#### WORK TO BE COMPLETED:
List every Salmonella serovar named in the Salmonella outbreak text below.

Multistate Animal-Contact-Related Nontyphoidal Salmonella enterica Outbreaks in the United States, 2009-2022: Network and Machine Learning Analyses of Exposure Sources, Settings, and Serovars

BackgroundNontyphoidal Salmonella enterica (NTS) is a major public-health threat in the United States of America (U.S.). Evaluating associations between serovars, exposure sources, and settings in multistate outbreaks can reveal the drivers of NTS transmission and guide prioritization of targeted prevention and control strategies. MethodsWe analyzed multistate animal-contact NTS outbreaks reported to the CDC National Outbreak Reporting System during 2009-2022. We calculated incidence rates per 10 million population-years (MPY) and assessed temporal trends using Joinpoint regression. We constructed interstate co-occurrence networks linking serovars, exposure sources, settings, and states, and applied a random forest classifier to identify variables most useful for distinguishing outbreak profiles. ResultsWe identified 177 multistate outbreaks (0.06 per 10 MPY) involving 40 serovars. Incidence significantly declined from 2009 to 2013 and remained stable thereafter. Random forest rankings identified birds and reptiles as the most influential exposure sources and agricultural feed stores and residential homes as the most influential exposure settings in distinguishing outbreak profiles. Co-occurrence network analysis revealed two major communities. The first included outbreaks involving serovars Enteritidis and Infantis, bird exposure source, and agricultural feed stores or farms as exposure settings, with hubs across the Midwest, Northeast, and Southern regions. The second community involved outbreaks linked with reptiles and mammals as exposure sources, residential homes and farms as exposure settings, and serovars Hadar, Typhimurium, and Braenderup, which were concentrated in the Western and Southern regions. ConclusionsMultistate animal-contact NTS outbreaks clustered into distinct serovar-exposure, source, setting, and region patterns, suggesting different NTS outbreak transmission pathways. The persistence of NTS serovars across states, diverse animal-contact sources, and exposure settings underscores the ongoing zoonotic transmission risk at the human-animal and environmental interfaces. A region-specific One Health approach to prevent and control NTS outbreaks is suggested to reduce the health burden.

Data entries
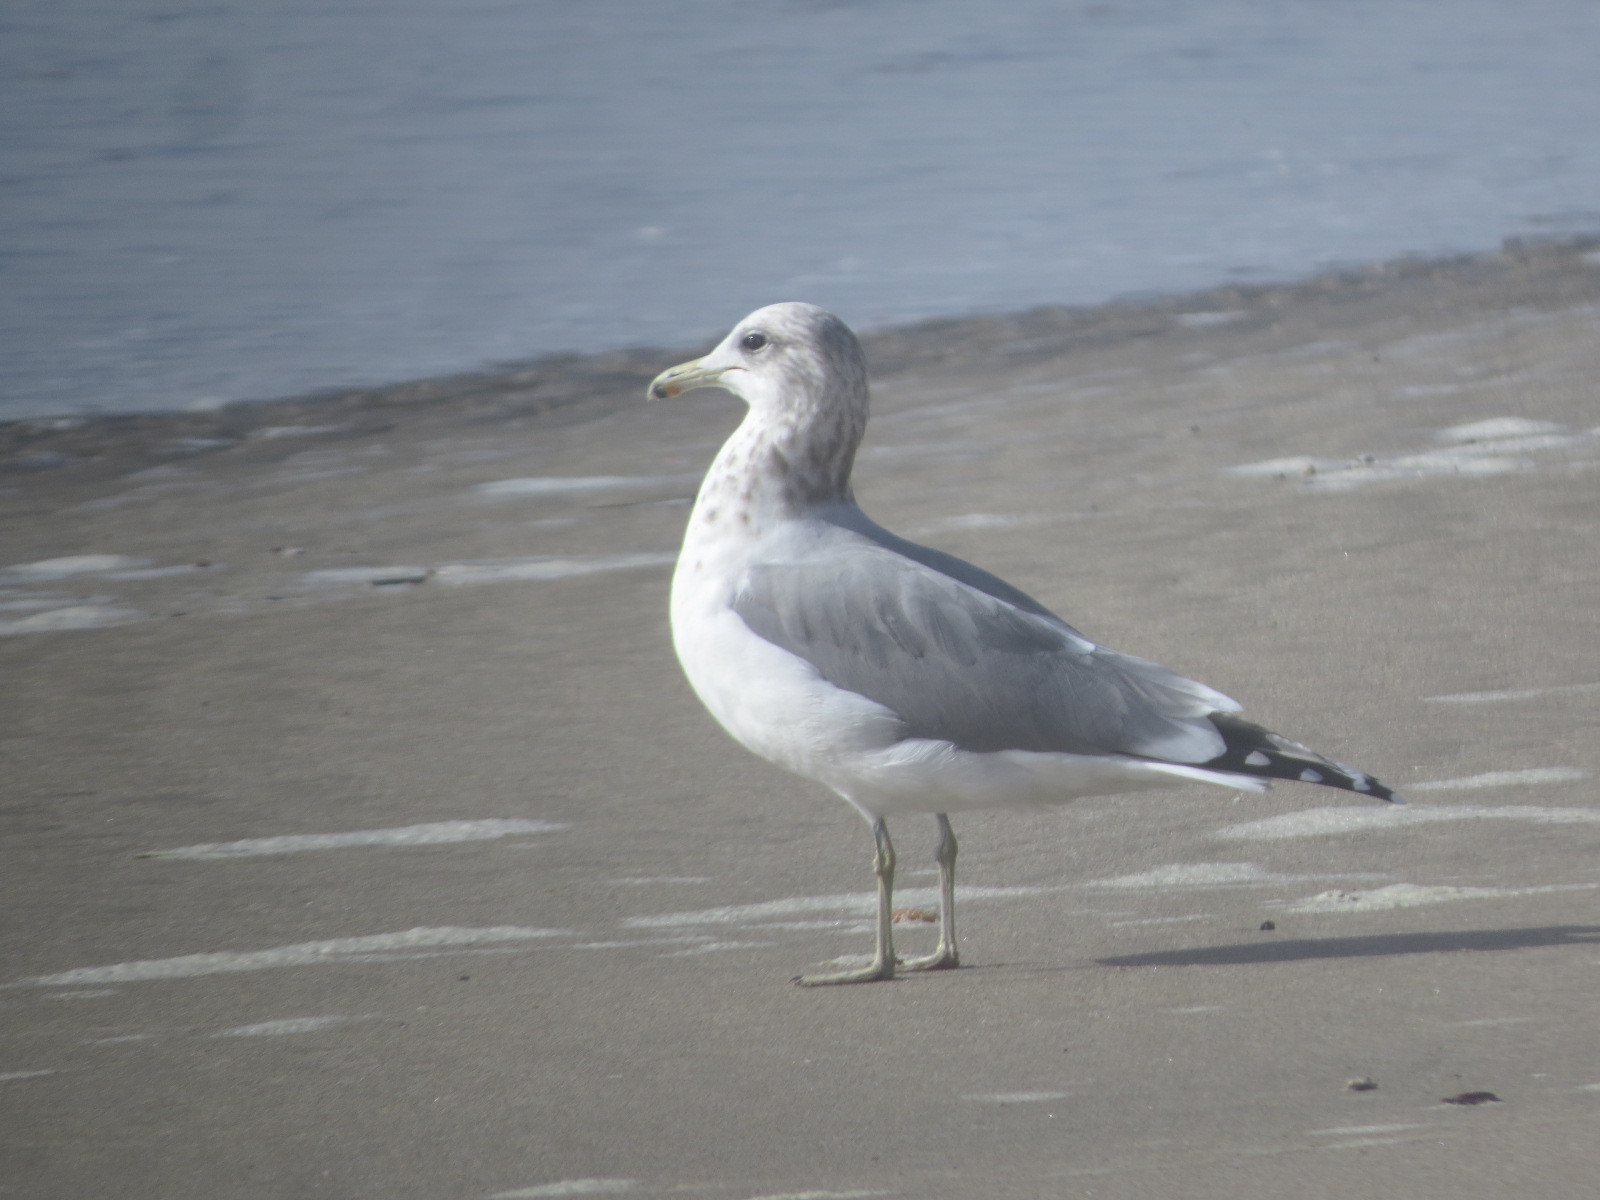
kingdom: Animalia
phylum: Chordata
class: Aves
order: Charadriiformes
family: Laridae
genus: Larus
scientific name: Larus californicus
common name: California gull
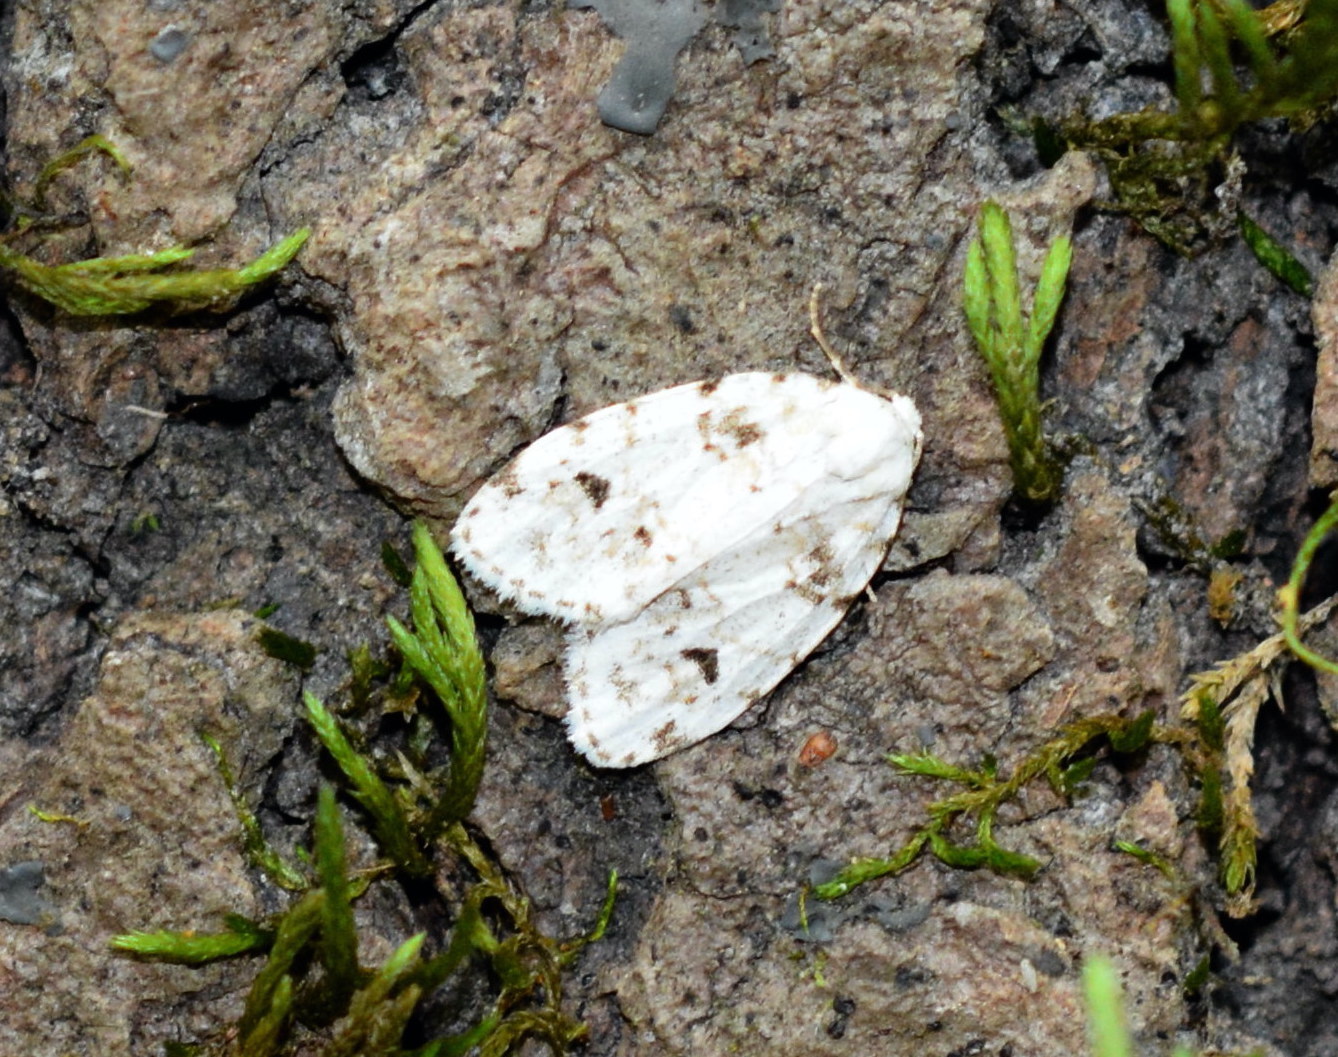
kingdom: Animalia
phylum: Arthropoda
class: Insecta
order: Lepidoptera
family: Erebidae
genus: Clemensia
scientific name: Clemensia albata
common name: Little white lichen moth
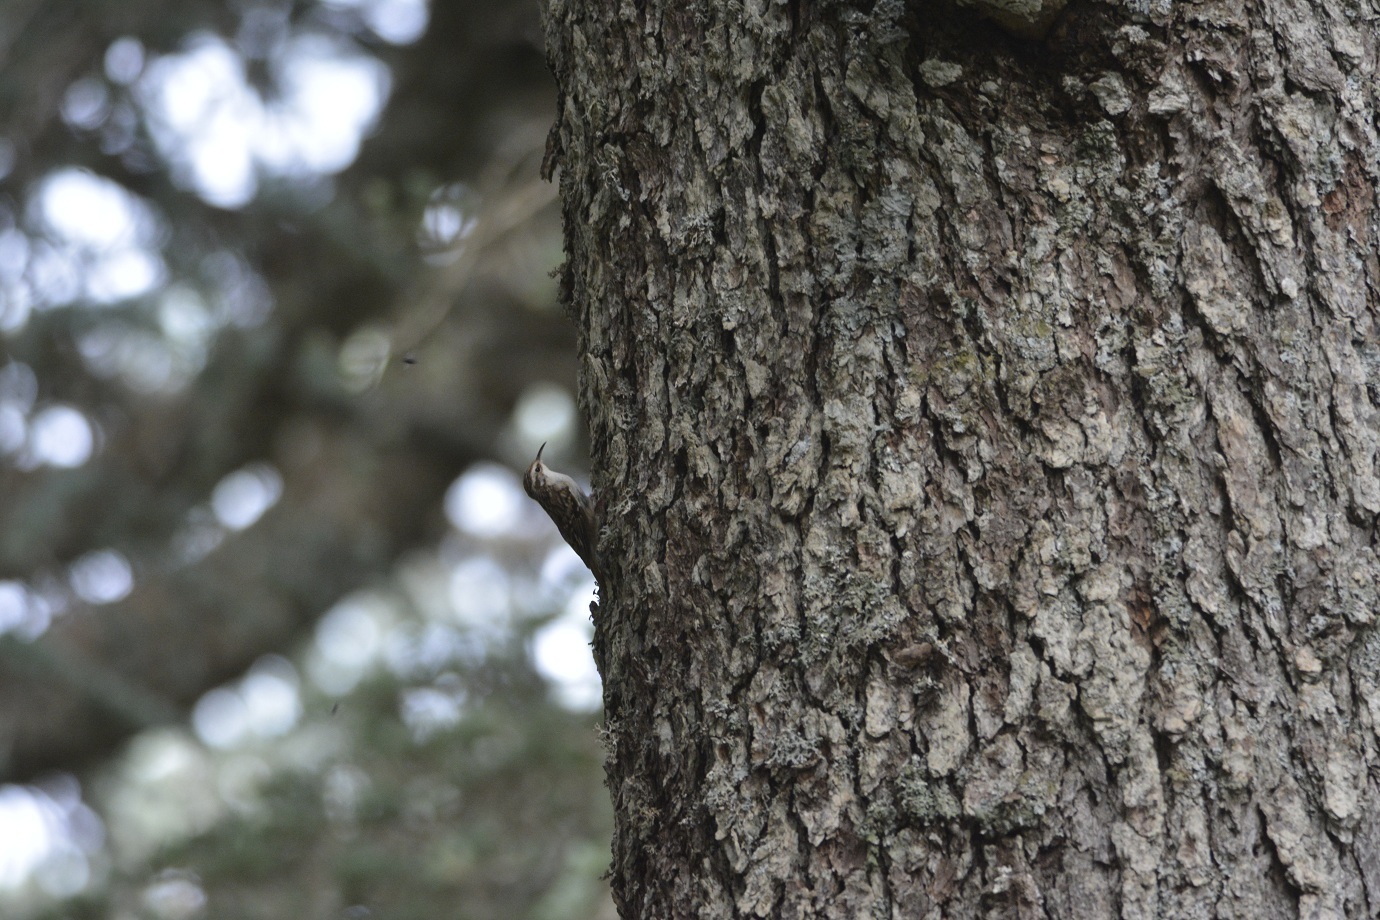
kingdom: Animalia
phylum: Chordata
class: Aves
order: Passeriformes
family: Certhiidae
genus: Certhia
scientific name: Certhia brachydactyla
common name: Short-toed treecreeper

#### ANSWER BOX:
Enteritidis, Infantis, Hadar, Typhimurium, Braenderup